There is, however, another clock needed on an Econet network: the network clock. This is a synchronisation signal transmitted to all Econet stations on the network, independently of data transmissions (which are carried on a separate pair of wires). System, Atom, and early BBC Micro Econet interfaces included a built-in clock generation circuit, but as only one clock signal is needed per network, it was removed from BBC Micros from Issue 4 onwards. The preferred approach was to generatle the clock signal with a separate device at the middle of the network, which was referred to as an Econet clock.
The frequency of the clock signal dictates the maximum transmission rate on the network. Naturally you'd want to use the fastest clock rate possible, but the length of your network and the processing speed of the connected stations will limit this.

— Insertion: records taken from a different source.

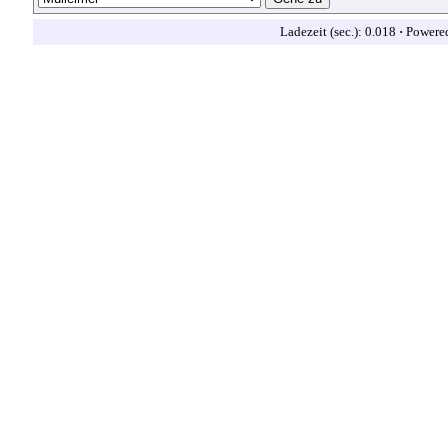
Ladezeit (sec.): 0.018
·
Powere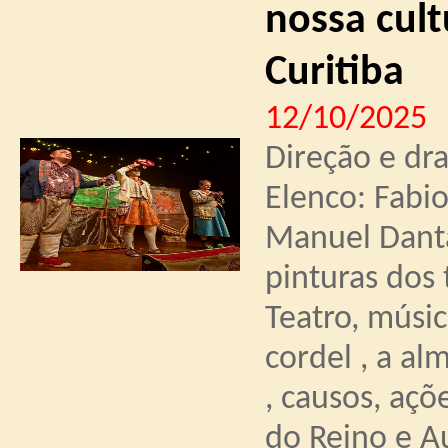
nossa cult
Curitiba
12/10/2025
Direção e dr
Elenco: Fabio
Manuel Danta
pinturas dos 
Teatro, músic
cordel , a a
, causos, aç
do Reino e A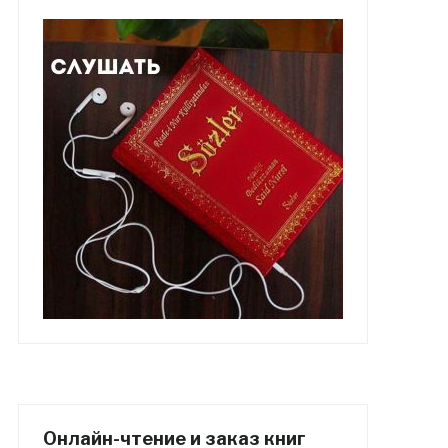
Онлайн-чтение и заказ книг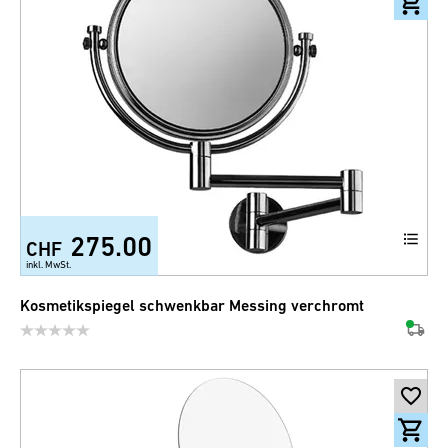
275.00
CHF
inkl. MwSt.
Kosmetikspiegel schwenkbar Messing verchromt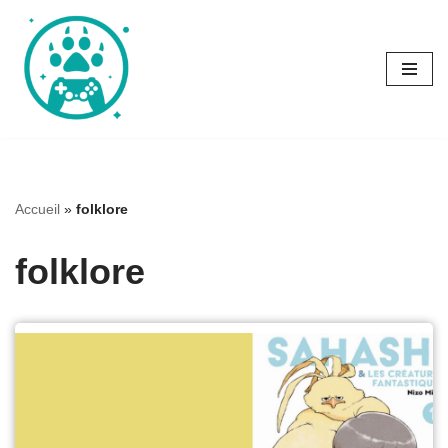
Aller
au
contenu
Accueil
»
folklore
folklore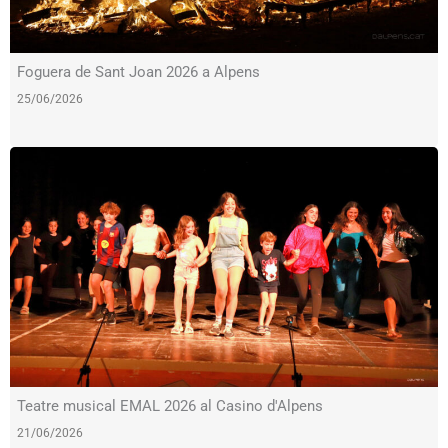
Foguera de Sant Joan 2026 a Alpens
25/06/2026
Teatre musical EMAL 2026 al Casino d'Alpens
21/06/2026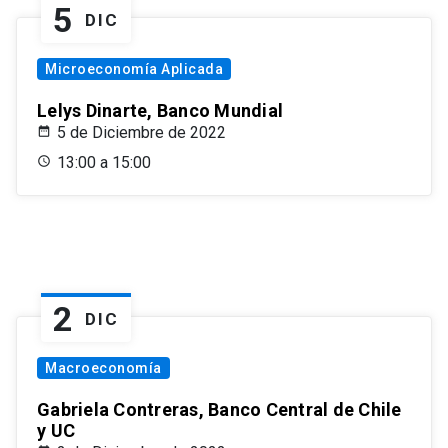
5
DIC
Microeconomía Aplicada
Lelys Dinarte, Banco Mundial
5 de Diciembre de 2022
13:00 a 15:00
2
DIC
Macroeconomía
Gabriela Contreras, Banco Central de Chile
y UC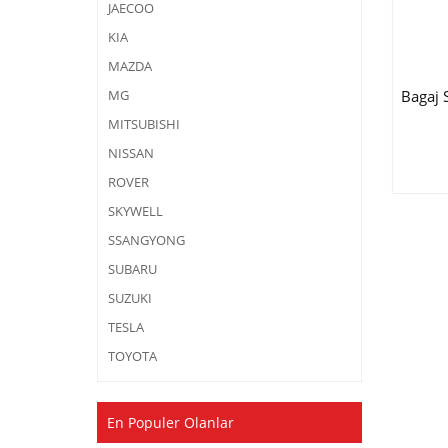
JAECOO
KIA
MAZDA
Bagaj 
MG
MITSUBISHI
NISSAN
ROVER
SKYWELL
SSANGYONG
SUBARU
SUZUKI
TESLA
TOYOTA
En Populer Olanlar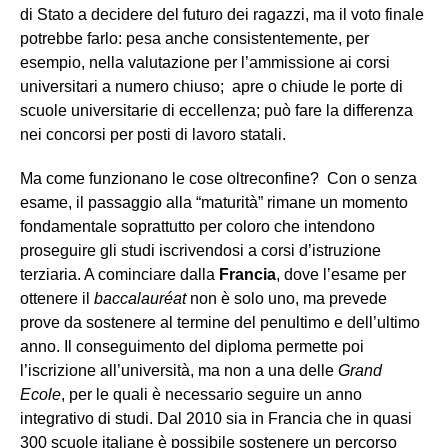
di Stato a decidere del futuro dei ragazzi, ma il voto finale
potrebbe farlo: pesa anche consistentemente, per
esempio, nella valutazione per l’ammissione ai corsi
universitari a numero chiuso; apre o chiude le porte di
scuole universitarie di eccellenza; può fare la differenza
nei concorsi per posti di lavoro statali.
Ma come funzionano le cose oltreconfine? Con o senza
esame, il passaggio alla “maturità” rimane un momento
fondamentale soprattutto per coloro che intendono
proseguire gli studi iscrivendosi a corsi d’istruzione
terziaria. A cominciare dalla
Francia
, dove l’esame per
ottenere il
baccalauréat
non è solo uno, ma prevede
prove da sostenere al termine del penultimo e dell’ultimo
anno. Il conseguimento del diploma permette poi
l’iscrizione all’università, ma non a una delle
Grand
Ecole
, per le quali è necessario seguire un anno
integrativo di studi. Dal 2010 sia in Francia che in quasi
300 scuole italiane è possibile sostenere un percorso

In their 1984 Econet Installation Guide, instructions are given for varying the clock speed between 31kHz and 500kHz, mainly by changing the length of the clock's low phase (space) relative to the high phase (mark). Acorn recommend a maximum clock speed of 200kHz in this guide. They note that for a 500m network that value should be reduced to 180kHz, but that 300m the speed of the station hardware is the limiting factor: the Acorn Electron is specifically mentioned as requiring a slower clock speed.
In later years, with the introduction of the faster Archimedes machines, faster clock speeds (and transmission rates) could be achieved, but only if slower devices were removed from the network. One solution was to run a separate, slower network for old Beebs, and connect it to the faster network via an Econet Bridge.